Not so with e-cigs. I have craftily enjoyed a vape in any number of locations previously out of bounds: buses, coffee shops, public meetings.
Then there's planes. As a panicky flyer I always assumed they tell you not to because it makes the plane fall out of the sky, so I held off.
But I'll let you into a secret. It doesn't. Following some stealthy experimentation - by others, I stress - I can report vapes on a plane do not lead to air disasters.
(Caveat: if you get thrown off the plane for doing it anyway, I am not liable.)
3. Vaping in the car. In the warm.
This is obviously unique to those of us who drive, but it's another unexpected bonus of the e-cig revolution.
No longer do you have to wind the window down on a freezing cold morning to get your fix.

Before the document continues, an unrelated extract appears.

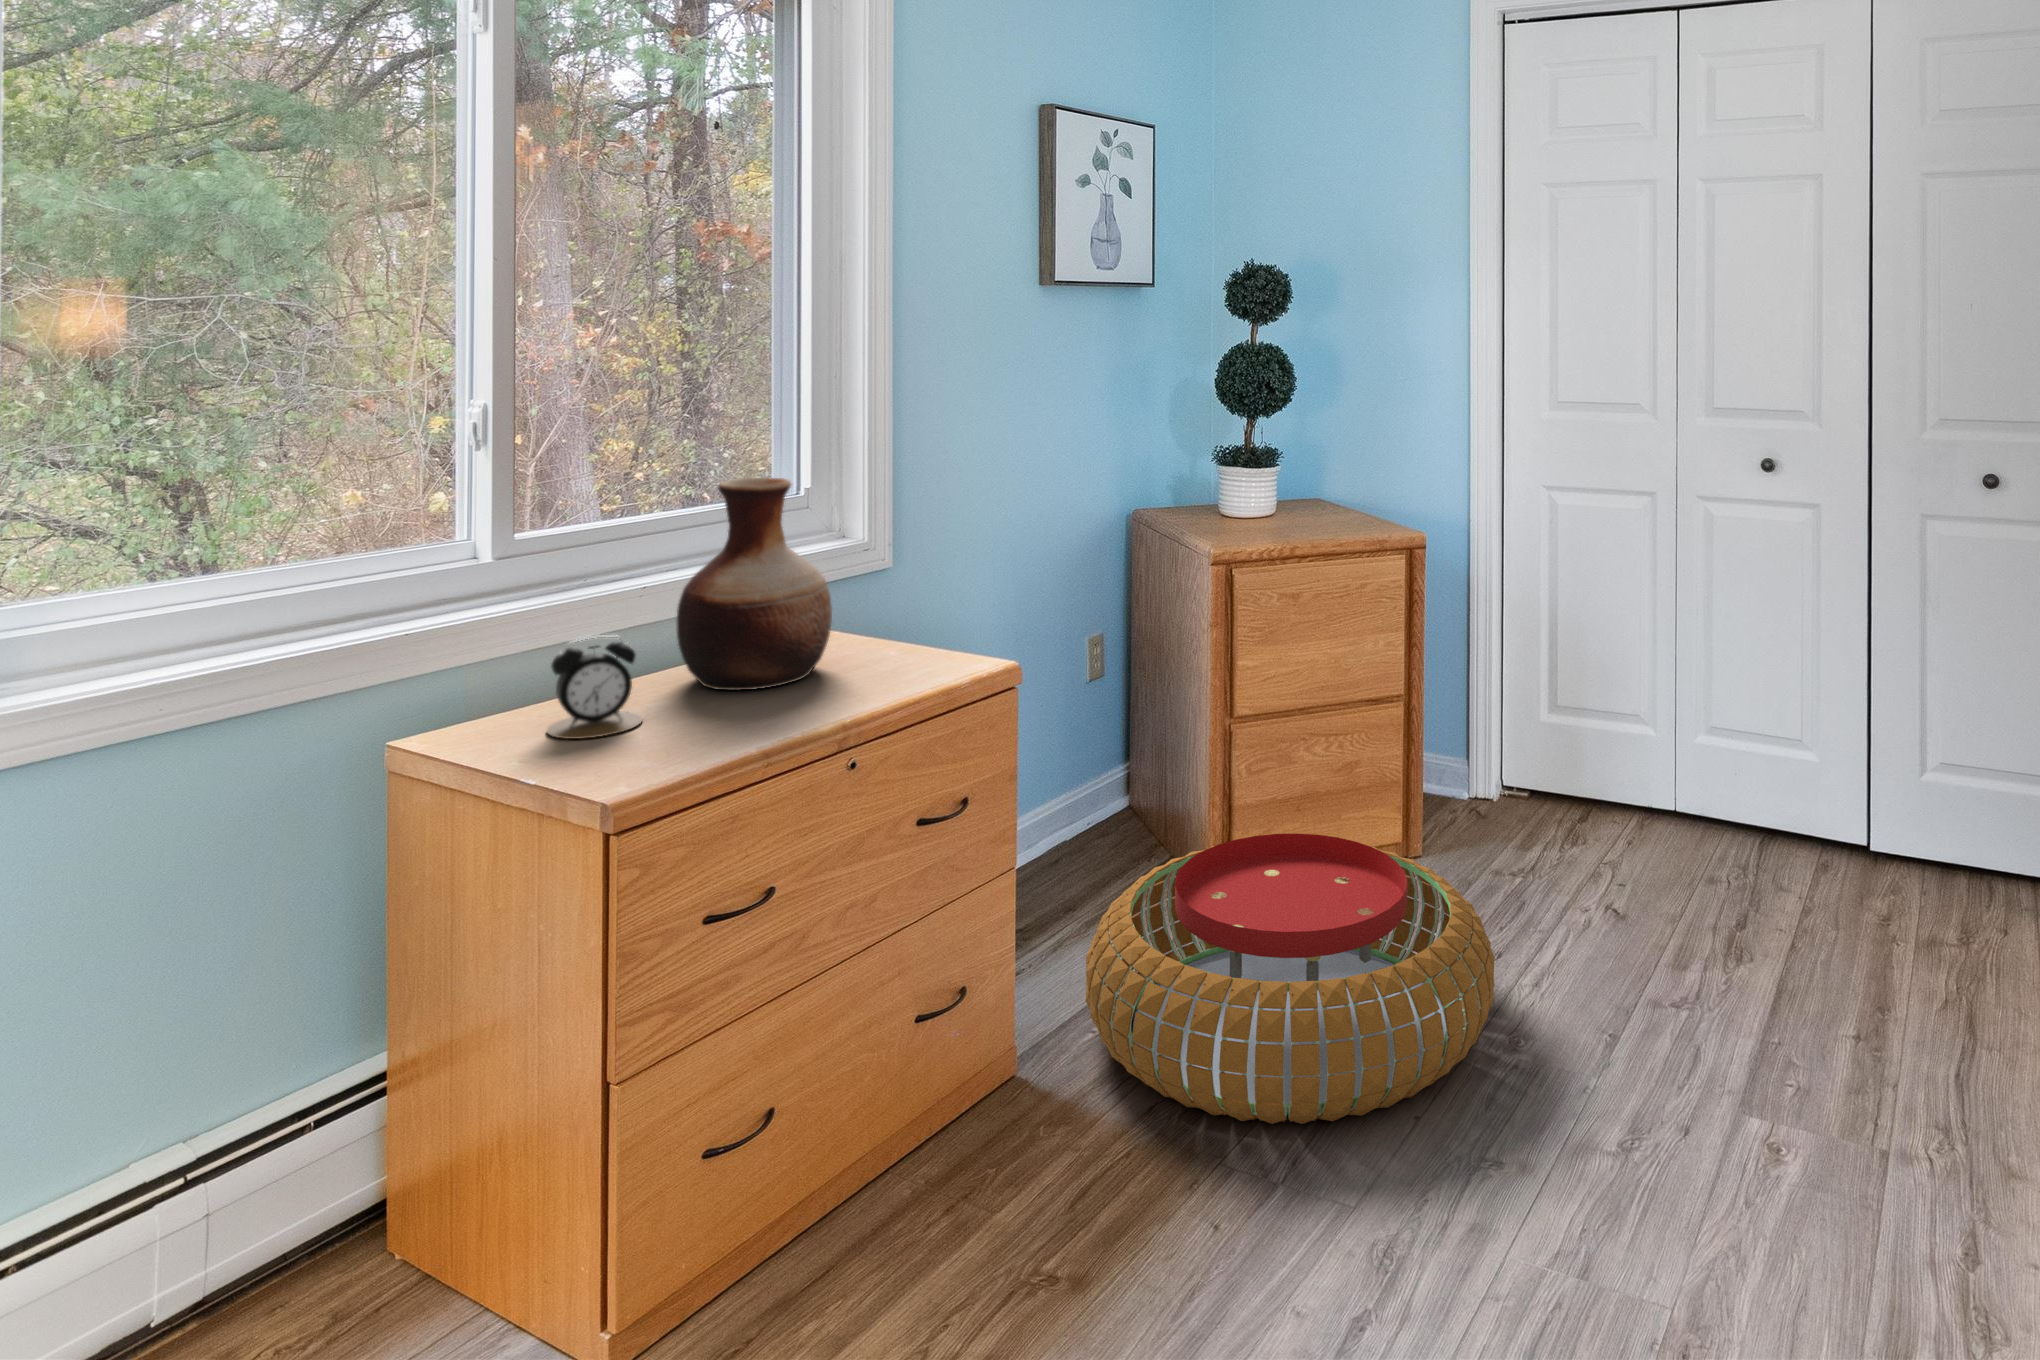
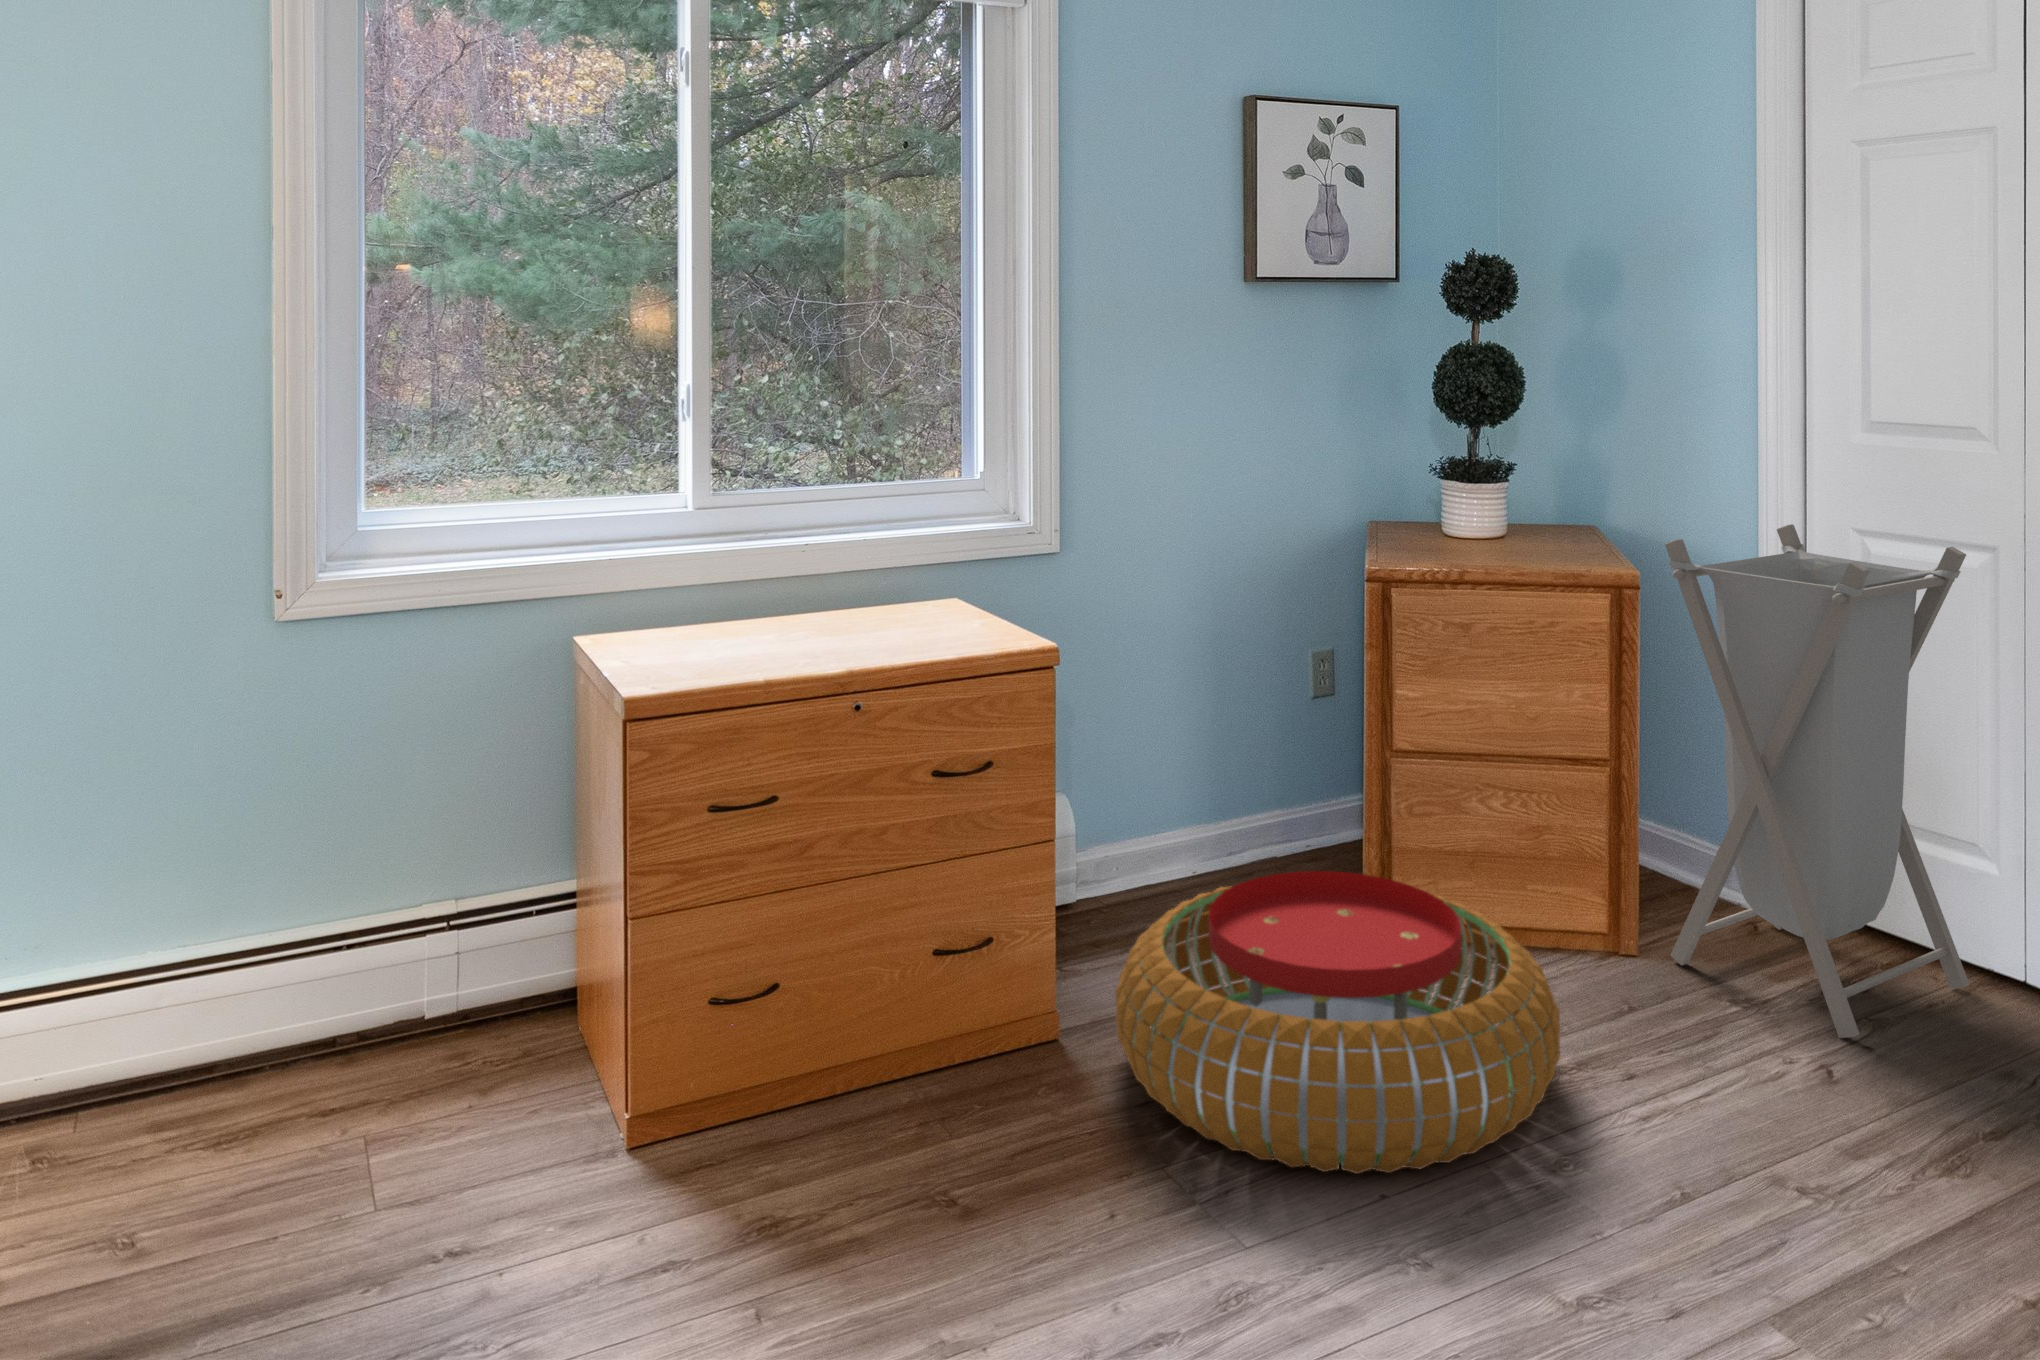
vase: present [676,478,832,690] -> none [784,455,911,637]
laundry hamper: none [1448,485,1644,884] -> present [1665,524,1969,1038]
alarm clock: present [547,636,642,739] -> none [659,573,730,653]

No longer do you have to turn up the radio when you get onto the motorway to drown the roaring of the wind, just so you can finish your disgusting habit.
It's a remarkably simple pleasure.
3. Fear #2
When I first decided to write this I asked a friend, a veteran vaper, for her ideas.
Panic seems to run through all of her suggestions.
Here are some of them.
The blind panic of losing one. The blind panic of the battery flashing low unexpectedly. The blind panic of accidentally leaving it plugged in overnight and thinking it's going to blow up in your face. The blind panic of trying to find one abroad (see below).
Considering it's something people do to calm themselves down, vaping is surprisingly fraught with uncertainty and terror.
5. Ecigs and water: not friends
This is perhaps unsurprising, but the creepy thing that happens when the stick-type e-cigs (the ones that look like actual cigarettes) do come into contact with water is hard to describe.
They kind of start glowing repeatedly and slowly, a bit like watching an alien slowly die.
More than once I've dropped one in the sink, fished it out and thrown it in my bag on the off chance it might start working again.
Months later I've found it there in a side pocket, still very quietly glowing on and off like it's breathing, still silently dying.
6. The fear #3
Holiday vaping.
Ultimately what's behind e-cig related panic is the terror that after two years on the wagon you'll be in a scenario where you can't access e-cigs – and end off falling back into the all-too-welcoming arms of Malboro.
Never is this more the case than on holiday.
Last year I went on a long-haul break for the first time since I'd started vaping – and the time most people would have spent choosing a bikini was spent meticulously planning my requirements.
What if they don't do e-cigs there? (They didn't.) Exactly how many different chargers and bits and pieces am I going to need to pack? WILL I GET THEM THROUGH SECURITY WITHOUT BEING ARRESTED?
The friend above once took me on a particularly stressful trek across Majorca when she ran out of disposable ecigs, just to find a specific shop that sold them.
The ride there was pretty tense. The ride back, less so.
7. Weird flavours. I mean really weird
This one is a revelation.
Vapers are not tied to the choice between that disgusting tobacco taste or that disgusting tobacco taste with a bit of menthol added in.
Among the unlikely flavours genuinely available are Jaegerbomb ('a mistake', according to one colleague), donut, Fruit Salad (as in those chewy sweets from when you were a kid), Malibu and absinthe.
If that all sounds a bit sweet/alcoholic, then you could go with pizza, smoky bacon ('the worst thing ever', according to the internet), roast beef and chicken tikka massala.
The world's your oyster. I haven't found oyster flavour yet, admittedly, but it's probably in development.